Le voyage d’un enfant à un adulte d’un continent à l’autre à travers la magie et la dure réalité de Le ciel dans la tête la nouvelle œuvre d’Antonio Altarriba.
Le ciel dans la têtela nouvelle bande dessinée d’Antonio Altarriba publiée par Norma est une fusion de thèmes et de styles qui suivent le chemin qui mène un enfant soldat africain de l’enfer au paradis promis.
Avec des touches de surréalisme magique proche des vieilles histoires des Mille et Une Nuits, la cruauté de la réalité sur le continent africain occupé et déformé par le postcolonialisme qui utilise et abuse de ses ressources, et une aventure odyssée poétique à travers des mers de sable et d’eau à la recherche de la terre promise, le scénariste tisse une histoire qui Il captive, surprend et séduit, et en même temps ça frappe fort. L’écrivain aragonais est accompagné à cette occasion par Sergio García et Lola Moral dans la section graphique pour raconter un voyage qui, comme celui d’Ulysse, change la vie de Nivek.
Le ciel dans la tête Cela commence dans la mine où Nivek est réduit en esclavage. De cet enfer, sa propre violence lui permet d’atteindre un autre cercle de ce monde dantesque, ce qui l’amène à rencontrer des hommes méchants, un bon ami et le dirige vers le paradis tant désiré : l’Europe.
En chemin, notre enfant deviendra un jeune homme et un adulte, et passera par diverses épreuves qui jugeront son caractère au-delà de la seule chose qu’il peut voir en lui-même, la violence. Vous découvrirez que vous pouvez devenir spécial, ou du moins important, et accomplir des missions importantes. Il sera aimé, il sera désiré, il sera père et il sera détesté. Et lorsqu’il arrivera enfin à destination, il découvrira la réalité au-delà des paroles fantaisistes de son ami et des mensonges des méchants.
L’HISTOIRE D’UN IMMIGRANT DANS SON EXODE
Le ciel dans la tête C’est une bande dessinée avec un ton très particulier. Nous assistons à une cruelle réalité aidée parfois par la magie de l’Afrique. Les luttes de Nivek décrivent non seulement le voyage mais aussi la différence entre les mondes de cette planète globalisée. Antonio Altarriba choisit un personnage à qui il enlève toute capacité de ressentir pour le soumettre au triage du destin et retrouver ces émotions.
Mais la conclusion de l’odyssée de Nivek n’a aucune magie, il n’y a de morale pour personne, c’est la réalité de tous les jours en Europe. L’écrivain est cruel à plusieurs reprises avec son personnage pour que cela devienne ce qu’il peut être, mais le coup final ne lui appartient pas, c’est juste le triste quotidien qu’il voit dans les rues des immigrés.
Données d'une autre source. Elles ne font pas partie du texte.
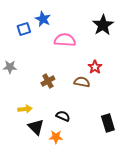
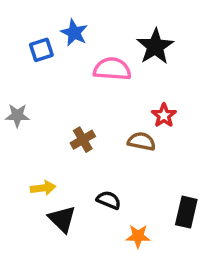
black star: (103, 25) -> (155, 46), moved
black rectangle: (108, 123) -> (186, 212), turned 30
orange star: (56, 137) -> (138, 236), moved

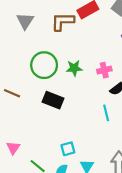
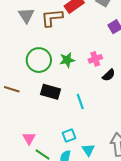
gray triangle: (25, 21) -> (26, 15), moved
cyan line: (106, 113) -> (80, 101), moved
pink triangle: (13, 148) -> (29, 138), moved

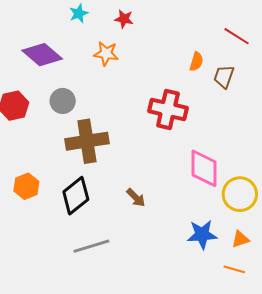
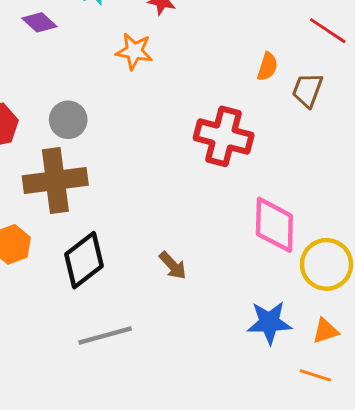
purple diamond: (42, 55) -> (39, 22), moved, size x0.6
brown cross: (87, 141) -> (55, 181), moved

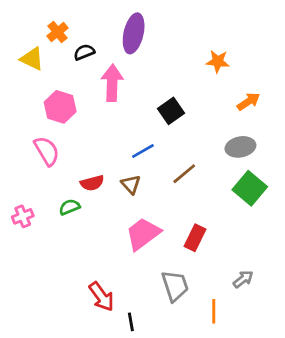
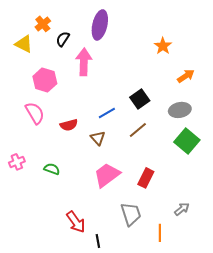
black semicircle: (84, 52) -> (63, 39), turned -35
orange star: (218, 61) -> (163, 46), turned 30
black square: (171, 111) -> (140, 99), moved
red semicircle: (92, 183) -> (69, 125), moved
green semicircle: (69, 207) -> (52, 169), moved, turned 42

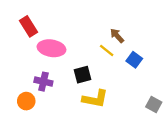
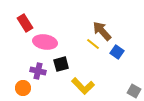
brown arrow: (117, 36) -> (102, 31), size x1.5
black square: (82, 75) -> (61, 64), moved
yellow L-shape: (95, 99) -> (83, 86), turned 35

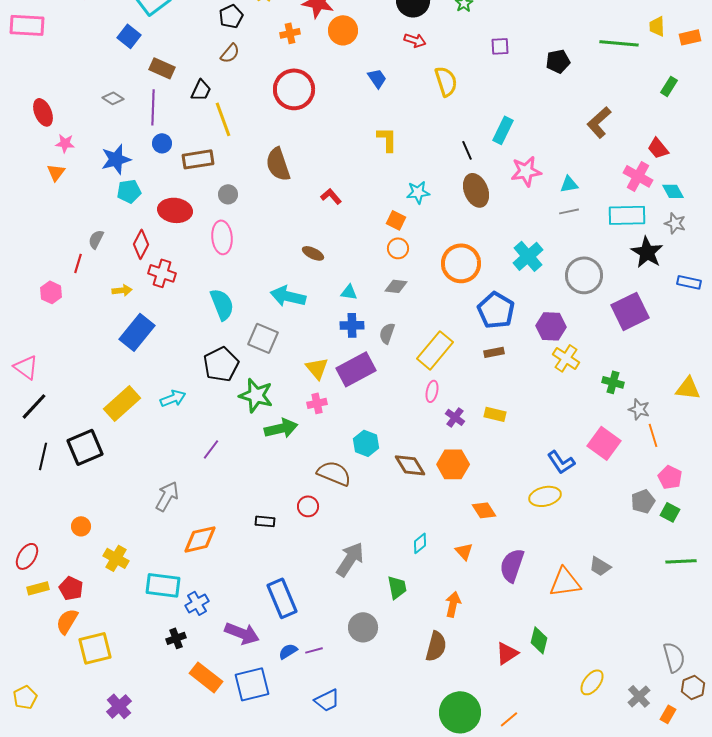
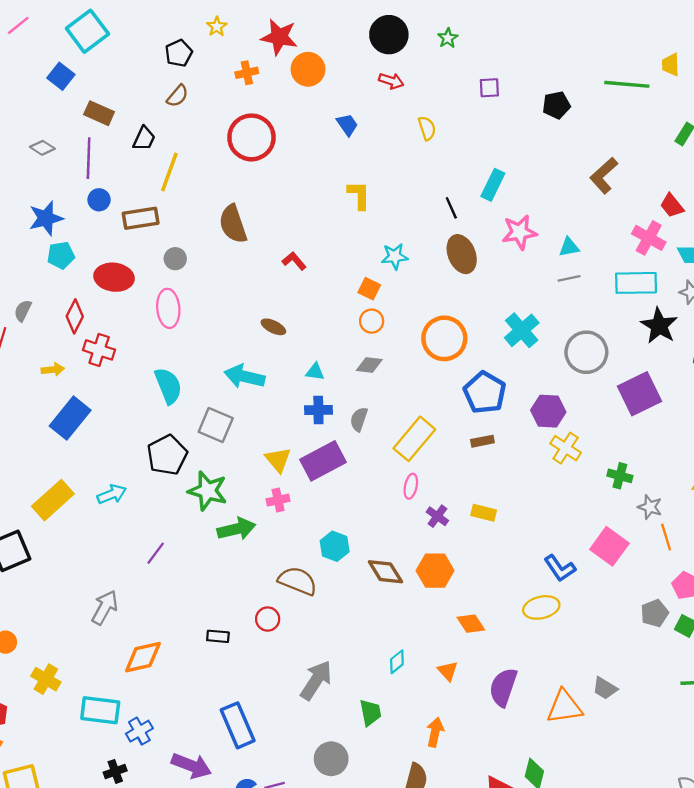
yellow semicircle: (446, 81) -> (427, 128), size x0.7
yellow line: (223, 119) -> (169, 172), turned 40

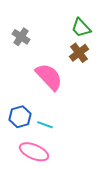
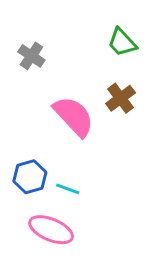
brown cross: (79, 53) -> (121, 98), moved

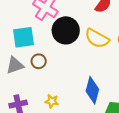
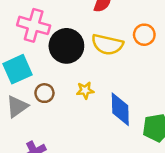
yellow star: (52, 101) -> (85, 90), moved

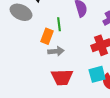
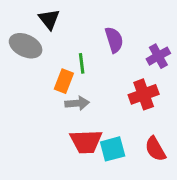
cyan square: (97, 74) -> (113, 149), moved

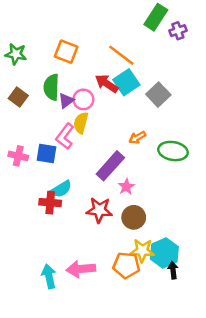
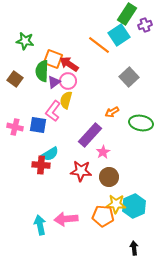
orange square: (66, 52) -> (53, 59), moved
green star: (16, 54) -> (25, 41), moved
cyan square: (126, 82) -> (119, 35), moved
red arrow: (107, 83) -> (69, 64), moved
black arrow: (173, 270) -> (134, 248), moved

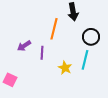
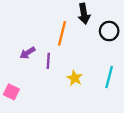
black circle: (91, 37) -> (109, 31), moved
cyan line: (85, 60) -> (109, 77), moved

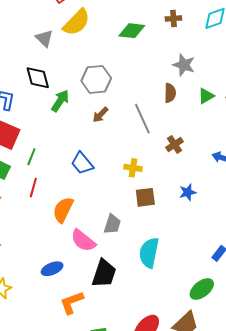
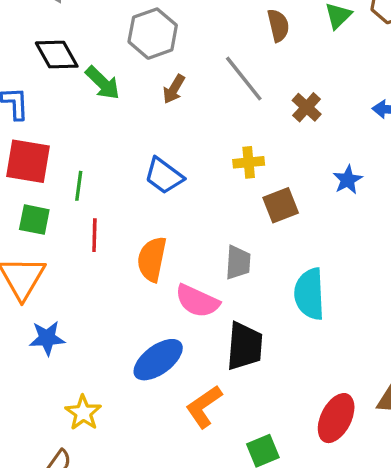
green arrow: (60, 101) -> (103, 83), turned 115
blue ellipse: (52, 269) -> (158, 360), size x1.4

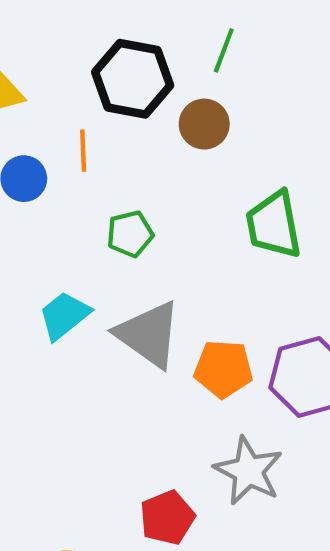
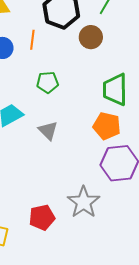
gray triangle: (149, 334) -> (48, 131), size x0.6
orange pentagon: (223, 369) -> (107, 126), moved

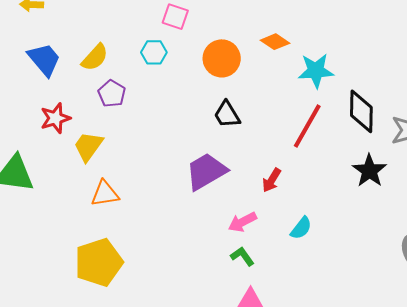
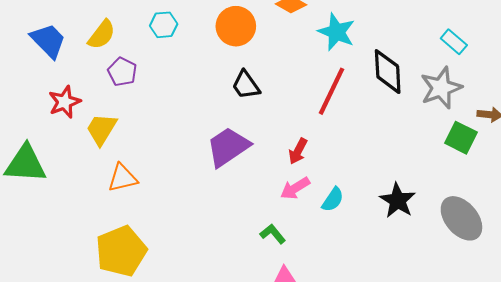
cyan star: (316, 71) -> (336, 32), turned 30
black star: (369, 171) -> (398, 200), moved
pink arrow: (242, 222) -> (295, 188), moved

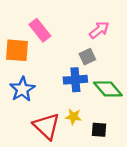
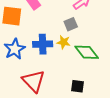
blue cross: (75, 80) -> (43, 44), moved
yellow star: (73, 117) -> (64, 42), moved

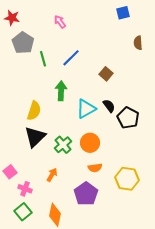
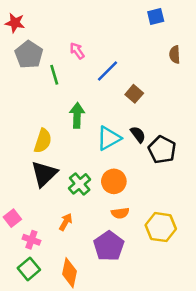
pink arrow: (60, 22) -> (77, 51), moved
blue line: (71, 58) -> (108, 71), moved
Même si le centre de l’intrigue est un garçon en passe de devenir un homme, il ne s’agit pas ici d’une œuvre sur le passage à l’âge adulte, ni devenir majeur si le lecteur préfère, mais devant un enfant dépouillé de toute son innocence et retrouvant le sens de l’émerveillement, se heurter à la réalité. Peut-être que le monstre qu’il croit être au début de l’histoire est celui qui survivrait dans notre monde, c’est la réalité de l’immigration.
L’ART EST AUSSI UNIQUE QUE L’HISTOIRE
Et pour unir ces mondes très différents, pour créer un amalgame de réalité et de magie, Sergio García s’efforce de créer des espaces uniques sur chaque page, des compositions sans rues pour de longues séquences, des physiques disproportionnés et presque mystiques dans les mondes magiques, et des corps secs et concis dans la réalité de tous les jours.
C’est une œuvre que l’œil absorbe petit à petit, qui mute au fur et à mesure de son avancement sans que le lecteur puisse préciser comment, mais savoir pourquoi. Tout cela est rehaussé par la couleur de Lola Moral, qui la rapproche des miniatures médiévales ou des images sur les murs de pierre dans les premières sections, pour entrer dans un monde fermé et sombre à la fin du livre.
Nous sommes face à l’une des meilleures bandes dessinées espagnoles arrivées en 2023, et qui maintiendra probablement cette position en 2024 pour les récompenses restantes à décerner. Brut, fantastique, beau et hypnotique, le voyage de Nivek se ressent autant qu’il s’apprécie.